Visualization is an essential tool for presenting information gleaned from extremely large data sets in a clear and meaningful way. By creating graphics, maps, and other helpful representations of data and analysis results, visualizations can help convey scope, context, and quantitative messaging. HPC can accelerate this process with specialized hardware like graphics processing units (GPUs).

  • Systems Biology - The HPC cluster offers access to 148 NVIDIA GPUs with 75,776 total CUDA cores, providing significant resources geared towards data visualization and user support from Systems Biology and MSPH staff.
  • AWS - NICE DCV is a free-to-use remote display protocol that lets users run graphics-intensive applications on EC2 instances and stream the results without the need for dedicated workstations. AWS also offers services like QuickSight, which can connect to supported data sources like AWS Simple Storage Service (S3) to create visualizations.

Collaboration

MSPH researchers often collaborate with other institutions, providing shared access to data or even compute environments to facilitate faster results, replication, and feedback. Users must determine what level of access to provide, what resources are needed, and how quickly data will need to be shared.

  • Systems Biology - MSPH can provide approved collaborators with their own user accounts, offering direct access to the cluster and storage services at Systems Biology. Users can share local data with outside collaborators using high-speed services like Globus, or for cases where time is less critical, data can be sent via courier.
  • AWS - Services like EC2 allow collaborators to share data, machine images, or workflows. Because the shared data is already in the cloud, availability is the same for all. AWS users must coordinate what services and configurations are used, and determine how to account for the shared responsibilities and variable costs with collaborators. 

Program-Specific

For some programming languages or interfaces, the availability and scalability of resources can determine which HPC option is right for you. 

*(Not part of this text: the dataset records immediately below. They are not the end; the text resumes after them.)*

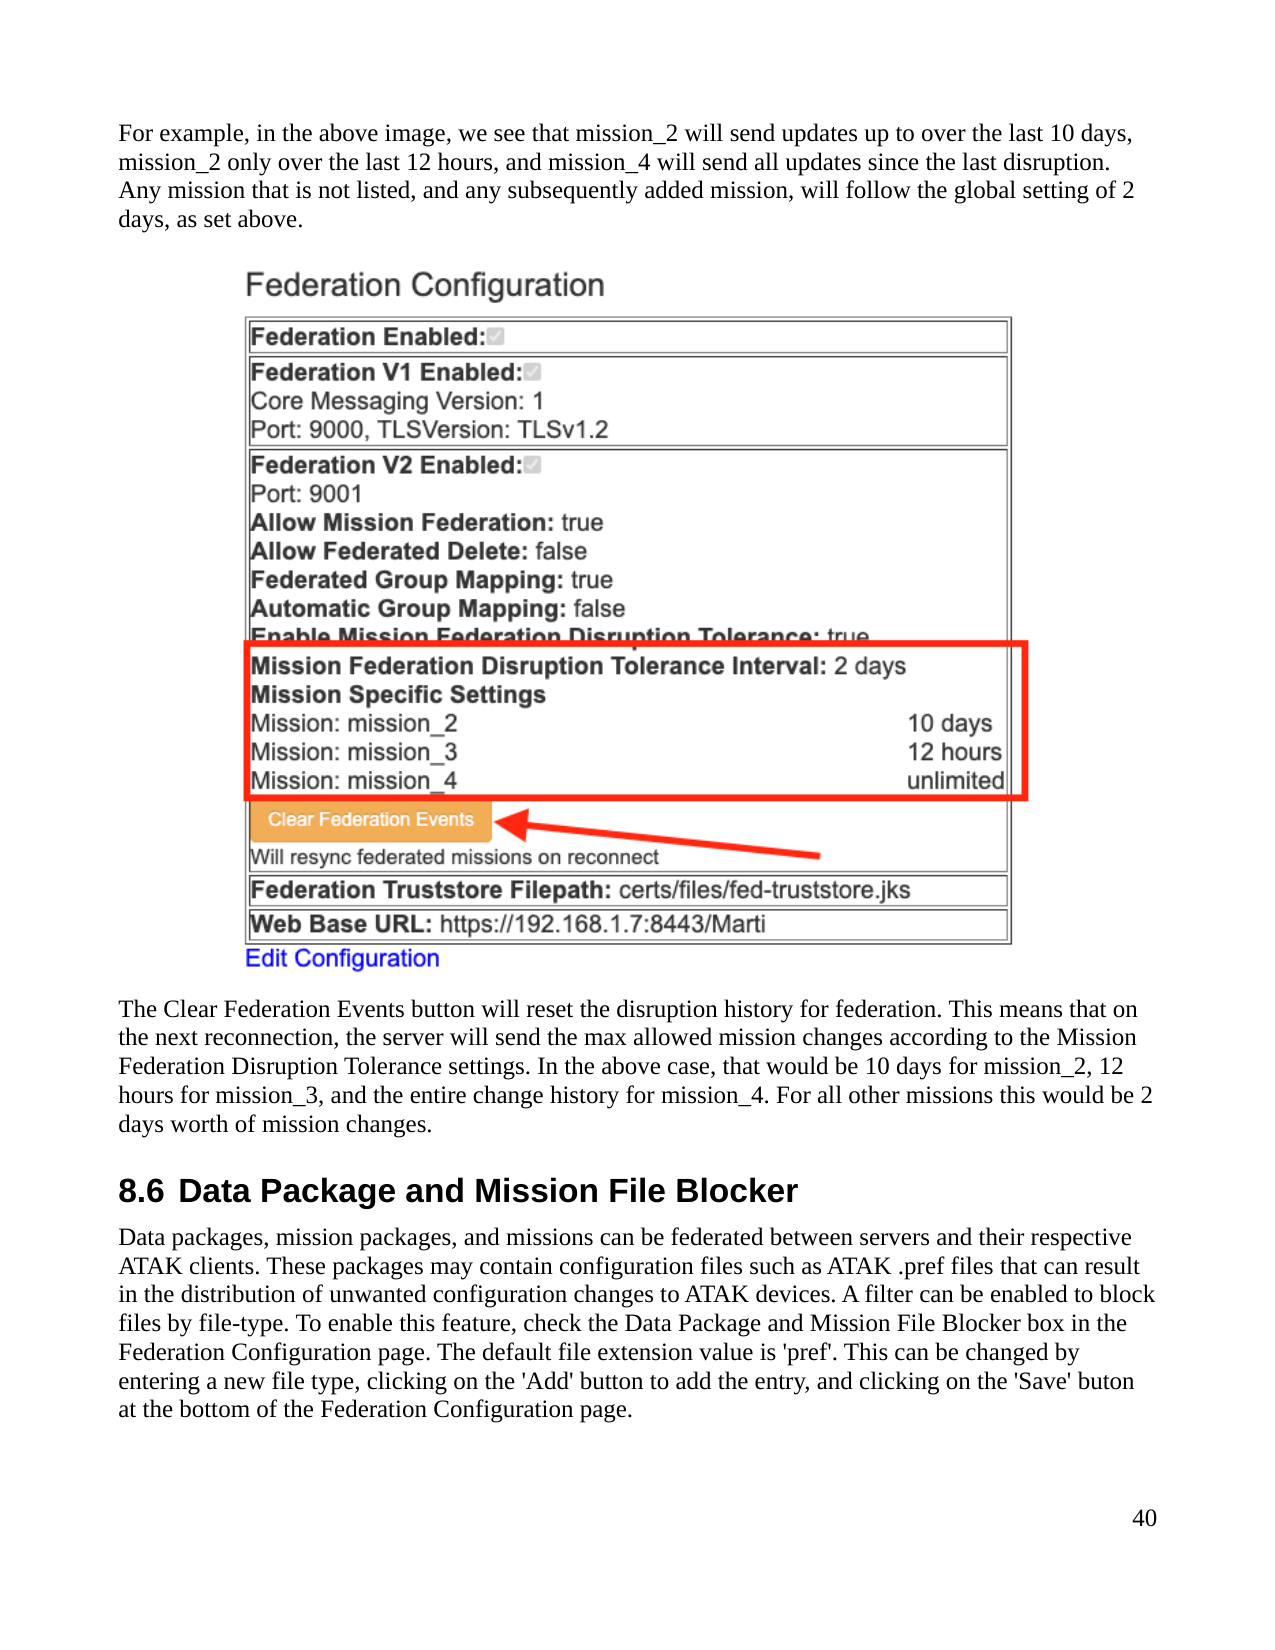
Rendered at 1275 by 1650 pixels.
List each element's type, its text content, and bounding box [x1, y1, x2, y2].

picture [241, 262, 1034, 994]
text Data packages, mission packages, and missions can be federated between servers and their respective ATAK clients. These packages may contain configuration files such as ATAK .pref files that can result in the distribution of unwanted configuration changes to ATAK devices. A filter can be enabled to block files by file-type. To enable this feature, check the Data Package and Mission File Blocker box in the Federation Configuration page. The default file extension value is 'pref'. This can be changed by entering a new file type, clicking on the 'Add' button to add the entry, and clicking on the 'Save' buton at the bottom of the Federation Configuration page. [118, 1222, 1157, 1423]
subtitle Data Package and Mission File Blocker [118, 1171, 1157, 1209]
text For example, in the above image, we see that mission_2 will send updates up to over the last 10 days, mission_2 only over the last 12 hours, and mission_4 will send all updates since the last disruption. Any mission that is not listed, and any subsequently added mission, will follow the global setting of 2 days, as set above. [118, 118, 1157, 233]
text The Clear Federation Events button will reset the disruption history for federation. This means that on the next reconnection, the server will send the max allowed mission changes according to the Mission Federation Disruption Tolerance settings. In the above case, that would be 10 days for mission_2, 12 hours for mission_3, and the entire change history for mission_4. For all other missions this would be 2 days worth of mission changes. [118, 246, 1157, 1137]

  • Systems Biology - Most commonly used programming languages are available and pre-installed on the Systems Biology cluster. The HPC Liaison can review your code and determine if your requested resources requirements are appropriate. 
  • AWS - Some programming languages require the flexibility to quickly change or recreate multiple instances with little notice or downtime. For example, when using RStudio, creating multiple instances on demand is easily accomplished using AWS EC2.

Machine Learning

Machine learning uses pattern recognition to “learn” from data to create analytical models and make decisions with minimal human intervention, providing potentially faster analysis and trend recognition.

  • Systems Biology – The HPC cluster supports leading products like TensorFlow, an end-to-end open-source specialized platform for machine learning.
  • AWS - Services like SageMaker let users create, train, and deploy ML models, and AWS provides access to Deep Learning AMIs for building custom environments and workflows.